24 HEURES - Le vendredi 10 février 2012

Les douaniers en jeans : un avertissement sérieux

13/11/2008 13h05 

Photo: Maxime Deland
À l’instar des policiers, les 7000 douaniers canadiens porteront le jeans au boulot jusqu’à ce qu’un nouveau contrat de travail soit signé.

Sans convention collective depuis 19 mois, les douaniers de Lacolle menacent même de faire la vie dure aux automobilistes et aux camionneurs si les négociations continuent d’avancer à pas de tortue.

Les files d’attente pour revenir au pays pourraient donc devenir de plus en plus longues au cours des prochains mois.

«On n’est pas rendu là encore. Aujourd’hui (jeudi), c’est un avertissement sérieux qu’on envoie à l’employeur. On veut qu’il sache que notre patience a des limites», dit le président du syndicat, Jean-Pierre Fortin.

Si rien ne bouge, M. Fortin promet que les moyens de pression s’accentueront. «Actuellement, on n’a toujours pas d’indication que ça va se régler prochainement», dit-il.

Le transport commercial visé

Avant de viser Monsieur et Madame Tout-le-monde aux frontières, les douaniers se concentreront à ralentir les camionneurs.

«Si le secteur commercial est au ralenti, ça va certainement avoir un impact sur l’économie du pays», maintient Jean-Pierre Fortin.

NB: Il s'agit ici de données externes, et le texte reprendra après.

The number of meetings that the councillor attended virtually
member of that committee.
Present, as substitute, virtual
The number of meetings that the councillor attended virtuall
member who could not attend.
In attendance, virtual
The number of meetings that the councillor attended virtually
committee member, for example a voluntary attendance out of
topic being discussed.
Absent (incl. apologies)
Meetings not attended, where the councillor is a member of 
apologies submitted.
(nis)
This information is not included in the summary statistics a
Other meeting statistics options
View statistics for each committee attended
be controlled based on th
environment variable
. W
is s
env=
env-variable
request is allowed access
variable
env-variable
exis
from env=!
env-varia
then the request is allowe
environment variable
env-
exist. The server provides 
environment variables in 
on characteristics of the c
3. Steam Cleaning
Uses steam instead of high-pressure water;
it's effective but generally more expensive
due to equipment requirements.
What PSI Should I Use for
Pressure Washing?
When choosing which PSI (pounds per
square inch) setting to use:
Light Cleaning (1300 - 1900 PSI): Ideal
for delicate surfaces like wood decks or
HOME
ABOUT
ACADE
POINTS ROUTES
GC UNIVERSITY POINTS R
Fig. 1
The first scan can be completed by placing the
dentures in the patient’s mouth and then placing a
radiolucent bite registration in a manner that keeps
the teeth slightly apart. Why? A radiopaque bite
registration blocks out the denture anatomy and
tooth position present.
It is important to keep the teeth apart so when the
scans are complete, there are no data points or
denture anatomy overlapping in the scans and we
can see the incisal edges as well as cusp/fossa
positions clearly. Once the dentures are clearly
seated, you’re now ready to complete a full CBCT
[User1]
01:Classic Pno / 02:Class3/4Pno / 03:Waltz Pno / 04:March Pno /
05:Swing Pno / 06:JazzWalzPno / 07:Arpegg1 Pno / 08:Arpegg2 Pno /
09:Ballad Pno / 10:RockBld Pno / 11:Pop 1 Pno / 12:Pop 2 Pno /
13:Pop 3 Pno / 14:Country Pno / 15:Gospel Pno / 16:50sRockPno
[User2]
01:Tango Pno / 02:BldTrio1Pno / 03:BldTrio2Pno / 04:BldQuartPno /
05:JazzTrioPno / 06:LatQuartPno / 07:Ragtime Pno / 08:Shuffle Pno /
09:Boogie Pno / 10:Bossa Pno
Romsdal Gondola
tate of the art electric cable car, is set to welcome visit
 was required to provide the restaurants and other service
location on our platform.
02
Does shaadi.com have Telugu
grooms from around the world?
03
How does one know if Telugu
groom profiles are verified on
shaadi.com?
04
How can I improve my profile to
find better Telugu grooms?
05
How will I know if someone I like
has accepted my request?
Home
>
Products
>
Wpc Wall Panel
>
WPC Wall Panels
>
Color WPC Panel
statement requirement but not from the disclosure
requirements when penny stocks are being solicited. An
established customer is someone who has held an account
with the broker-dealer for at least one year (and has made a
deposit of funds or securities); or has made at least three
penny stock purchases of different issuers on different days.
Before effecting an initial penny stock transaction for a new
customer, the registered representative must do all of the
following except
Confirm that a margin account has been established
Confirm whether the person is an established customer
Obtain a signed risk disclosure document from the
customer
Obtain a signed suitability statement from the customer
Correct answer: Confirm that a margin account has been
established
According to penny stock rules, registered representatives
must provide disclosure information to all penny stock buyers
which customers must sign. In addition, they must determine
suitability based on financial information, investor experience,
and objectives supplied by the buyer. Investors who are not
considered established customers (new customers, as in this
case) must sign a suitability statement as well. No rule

Avec le contexte économique actuel, cette mesure pourrait forcer le gouvernement à s’entendre plus rapidement avec les douaniers.

Les négos achoppent

Sans contrat de travail depuis le printemps 2007, le syndicat des douaniers ne réussit toujours pas à s’entendre avec l’Agence des services frontaliers sur les questions de l’ancienneté, de la sécurité d’emploi et du salaire.

La dernière offre de l’employeur propose une augmentation salariale de 7% sur quatre ans. «Notre salaire est 25% moins élevé que les policiers et les agents correctionnels dans les prisons fédérales. Pourtant, nos tâchent s’apparentent aux leurs à environ 100%», fait remarquer Jean-Pierre Fortin.